Ma torniamo a questo sentiero principale. Con una discesa piuttosto
monotona, questo, a quota 2560 circa, piega a sinistra, passando dalla
direzione sud alla direzione sud-est. Lasciati alle spalle i grandi
massi, proseguiamo la discesa su un terreno misto, fino a giungere in
vista della splendida piana della Val Torreggio, dove, a 2086 metri
di quota, troviamo il rifugio Bosio. La piana, nella quale il torrente
Torreggio disegna qualche pigro meandro, è dominata, ad ovest,
dai Corni Bruciati (settentrionale, m. 3097, e meridionale, m. 3114),
che, alla fine, risultano le cime che più risaltano nell’intero
Sentiero Roma: li possiamo vedere, sotto diverse angolatura, infatti,
dalla Val Ligoncio e dal passo del Barbacan nord fino alla Val Torreggio,
cioè
durante tutte le giornate della traversata, esclusa la prima.
Dal rifugio Bosio, infine, inizia l’ultima parte della discesa.
Possiamo scegliere di scendere a Torre S. Maria o a Chiesa Valmalenco.
Nel primo caso abbiamo due possibilità. Seguendo il sentiero
che dal rifugio comincia a scendere verso destra (est-sud-est), raggiungiamo
l’alpe Palù (m. 1971), dalla quale iniziamo una lunga traversata
sul fianco meridionale della Val Torreggio, che termina allo splendido
terrazzo dell’alpe Piasci, dove si trova anche il rifugio Cometti
(m. 1720). Qui giunge una carrozzabile sterrata (chiusa al transito
dei veicoli non autorizzati), che scende fino a Torre.

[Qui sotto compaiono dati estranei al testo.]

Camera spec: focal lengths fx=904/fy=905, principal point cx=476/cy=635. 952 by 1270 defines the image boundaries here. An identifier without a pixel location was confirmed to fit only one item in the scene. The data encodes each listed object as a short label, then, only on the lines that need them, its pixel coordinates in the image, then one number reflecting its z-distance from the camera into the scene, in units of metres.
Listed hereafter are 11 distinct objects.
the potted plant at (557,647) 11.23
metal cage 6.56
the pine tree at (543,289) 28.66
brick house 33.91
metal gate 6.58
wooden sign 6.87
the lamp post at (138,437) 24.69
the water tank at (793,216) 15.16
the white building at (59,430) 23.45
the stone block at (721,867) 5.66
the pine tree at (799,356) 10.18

La seconda possibilità prevede di seguire per un tratto il sentiero,
segnalato, che, in direzione est, scende all’alpe lago di Chiesa,
effettuando una traversata sul fianco settentrionale della Val Torreggio.
Dobbiamo prestare attenzione alla nostra destra: dopo circa mezzora
di cammino troviamo, in una radura, un cartello (indicazione per Torre),
posto un po’ più in basso rispetto al sentiero principale,
che indica la partenza di un sentiero secondario che scende in una splendida
pineta (direzione sud), raggiungendo una radura e, poco oltre, il limite
settentrionale dell’alpe Acquabianca (m. 1568), nel cuore della
Val Torreggio, sul suo versante settentrionale. Il sentiero piega, poi,
a sinistra: seguendo i segnavia scendiamo,
quindi, all’alpe Son (m. 1364), dominata, sulla sinistra, dalla
dirupata rocca di Castellaccio (m. 1777).

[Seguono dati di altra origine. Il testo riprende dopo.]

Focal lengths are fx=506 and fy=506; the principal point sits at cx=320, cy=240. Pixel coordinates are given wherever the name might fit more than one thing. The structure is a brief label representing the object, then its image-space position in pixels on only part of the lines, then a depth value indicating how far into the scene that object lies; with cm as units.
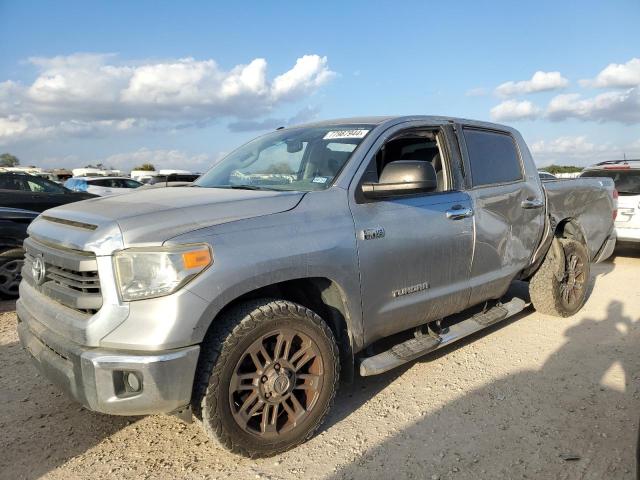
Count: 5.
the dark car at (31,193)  858
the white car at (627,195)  812
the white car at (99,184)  1775
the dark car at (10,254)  580
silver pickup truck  241
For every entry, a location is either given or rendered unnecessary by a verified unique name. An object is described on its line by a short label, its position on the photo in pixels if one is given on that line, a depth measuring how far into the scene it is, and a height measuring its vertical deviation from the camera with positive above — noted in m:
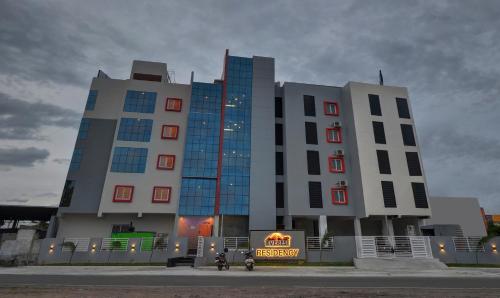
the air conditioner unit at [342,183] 37.28 +7.87
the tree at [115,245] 27.11 -0.77
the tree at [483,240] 26.41 +0.50
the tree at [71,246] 26.95 -0.95
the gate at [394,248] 26.00 -0.48
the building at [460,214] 43.41 +4.86
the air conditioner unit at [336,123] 40.72 +17.29
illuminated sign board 26.12 -0.33
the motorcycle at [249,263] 21.15 -1.74
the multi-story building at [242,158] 35.72 +11.07
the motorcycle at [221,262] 21.62 -1.75
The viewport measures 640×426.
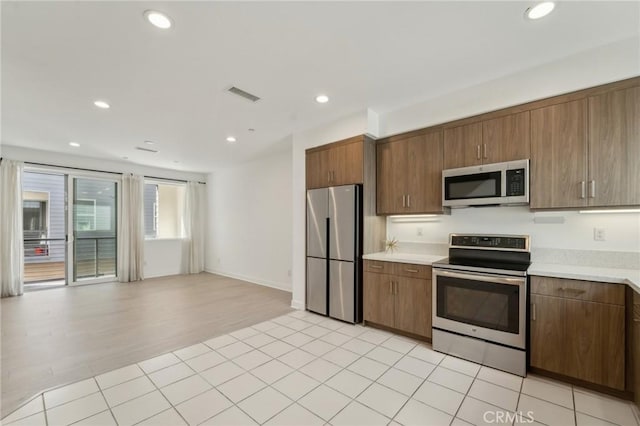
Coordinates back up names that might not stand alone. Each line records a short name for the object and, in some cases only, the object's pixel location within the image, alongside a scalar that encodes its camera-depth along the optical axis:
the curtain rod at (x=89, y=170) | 5.18
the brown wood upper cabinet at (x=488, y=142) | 2.57
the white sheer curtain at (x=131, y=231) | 6.10
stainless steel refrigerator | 3.47
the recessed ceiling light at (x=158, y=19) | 1.79
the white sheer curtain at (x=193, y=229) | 7.22
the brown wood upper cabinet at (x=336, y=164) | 3.49
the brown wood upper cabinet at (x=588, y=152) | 2.11
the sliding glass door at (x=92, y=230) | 5.68
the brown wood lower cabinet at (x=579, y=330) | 1.98
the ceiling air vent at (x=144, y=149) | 5.00
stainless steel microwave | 2.52
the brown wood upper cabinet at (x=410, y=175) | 3.11
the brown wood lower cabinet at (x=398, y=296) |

La successiva discesa tocca le baite di quota 1284 e termina a Ciappanìco
(m. 1034), graziosa frazione di Torre S. Maria. Qui troviamo, sulla
parete di un’antica casa, la scritta “Benvenuti a Ciappanico
alto”, e, su un pannello arrugginito, l’indicazione “Sentiero
Roma”, che serve come indicazione per coloro che intendano effettuare
la traversata da est verso ovest (cosa, evidentemente, perfettamente
legittima e, in diversi punti, come il passo Camerozzo, perfino più
agevole, anche se la direttrice più tradizionale è quella
che abbiamo raccontato, da ovest ad est). Una strada asfaltata porta,
dopo 2,7 km, a Torre S. Maria.
Raccontiamo, infine, la discesa a Chiesa Valmalenco. Per effettuarla,
torniamo al rifugio Bosio: imbocchiamo il sentiero per l’alpe
Lago, che raggiungiamo dopo una lunga traversata sul fianco settentrionale
della Val Torreggio. L’alpe Lago è posta in una splendida
conca a quota 1614, che anticamente ospitava effettivamente un lago.

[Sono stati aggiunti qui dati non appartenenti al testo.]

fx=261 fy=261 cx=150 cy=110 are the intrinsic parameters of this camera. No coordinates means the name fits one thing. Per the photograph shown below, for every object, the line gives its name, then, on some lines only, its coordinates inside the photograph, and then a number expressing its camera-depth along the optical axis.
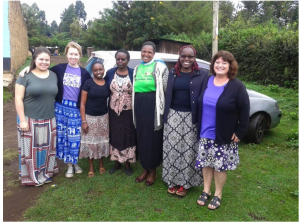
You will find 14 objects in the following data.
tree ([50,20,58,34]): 92.57
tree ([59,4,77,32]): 67.07
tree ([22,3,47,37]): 38.50
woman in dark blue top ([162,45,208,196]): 3.05
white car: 4.56
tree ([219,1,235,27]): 34.97
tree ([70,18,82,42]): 49.56
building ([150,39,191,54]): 14.06
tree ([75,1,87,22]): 96.73
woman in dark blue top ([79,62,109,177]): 3.53
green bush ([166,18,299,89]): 10.69
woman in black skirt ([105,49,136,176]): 3.53
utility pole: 10.35
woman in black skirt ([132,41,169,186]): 3.28
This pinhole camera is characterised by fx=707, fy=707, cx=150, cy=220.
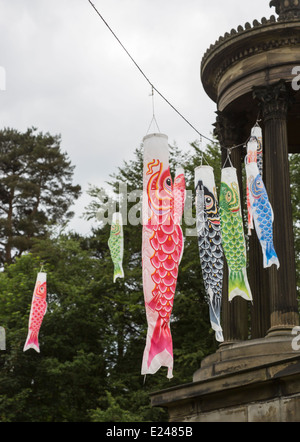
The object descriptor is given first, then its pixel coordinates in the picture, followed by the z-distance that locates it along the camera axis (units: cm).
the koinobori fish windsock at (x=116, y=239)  1612
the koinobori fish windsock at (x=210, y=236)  1352
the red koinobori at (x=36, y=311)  1981
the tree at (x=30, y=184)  4191
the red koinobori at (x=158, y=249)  1079
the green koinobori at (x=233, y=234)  1347
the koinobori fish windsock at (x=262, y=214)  1307
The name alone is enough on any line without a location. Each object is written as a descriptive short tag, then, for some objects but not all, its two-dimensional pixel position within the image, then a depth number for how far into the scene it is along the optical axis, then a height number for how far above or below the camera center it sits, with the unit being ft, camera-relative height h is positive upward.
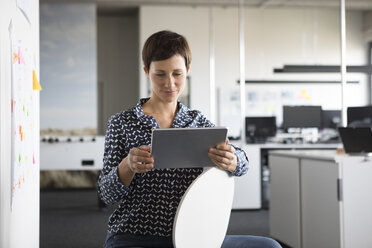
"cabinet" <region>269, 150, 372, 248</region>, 10.45 -1.85
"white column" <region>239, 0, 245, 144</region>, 20.94 +1.48
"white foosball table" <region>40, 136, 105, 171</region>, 20.75 -1.21
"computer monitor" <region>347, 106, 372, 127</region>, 21.83 +0.40
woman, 4.57 -0.50
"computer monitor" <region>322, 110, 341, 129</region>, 25.50 +0.38
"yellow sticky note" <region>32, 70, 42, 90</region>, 6.82 +0.68
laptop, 11.04 -0.38
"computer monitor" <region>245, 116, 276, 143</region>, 23.95 -0.08
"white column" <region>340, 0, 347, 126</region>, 15.33 +2.04
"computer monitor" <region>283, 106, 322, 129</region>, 21.71 +0.43
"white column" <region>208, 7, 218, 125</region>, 23.81 +2.44
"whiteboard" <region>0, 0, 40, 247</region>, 4.86 +0.05
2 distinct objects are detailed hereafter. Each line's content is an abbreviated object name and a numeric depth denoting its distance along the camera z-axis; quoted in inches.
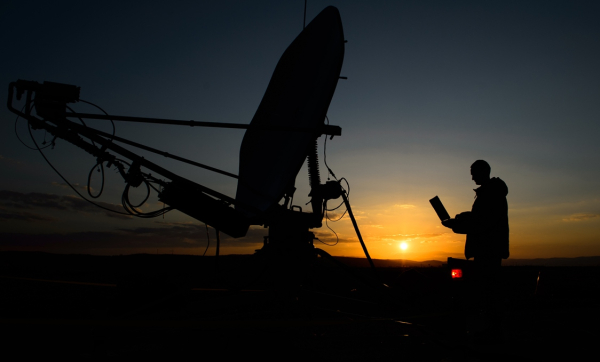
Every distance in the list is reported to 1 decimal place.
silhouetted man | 184.9
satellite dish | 193.3
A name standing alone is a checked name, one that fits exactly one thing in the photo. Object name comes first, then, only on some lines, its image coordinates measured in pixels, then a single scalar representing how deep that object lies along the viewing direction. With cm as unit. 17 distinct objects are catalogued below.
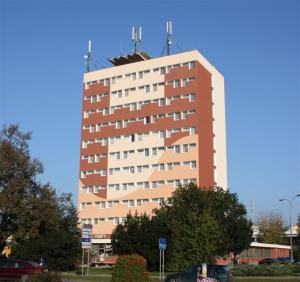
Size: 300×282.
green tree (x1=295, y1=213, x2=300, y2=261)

Sul limite orientale dell’alpe troviamo una carrozzabile che scende
fino ad intercettare la strada Chiesa-Primolo. Meglio, però,
seguire l’antica mulattiera, che troviamo nel primo tratto della
carrozzabile (se ne stacca sulla destra). Dopo una discesa nello splendido
scenario di un bosco di larici, giungiamo ad intercettare la già
citata strada Chiesa-Prìmolo, in corrispondenza di un tornante
destrorso. Seguendo la strada,
concludiamo la lunga discesa a Chiesa Valmalenco (m. 960).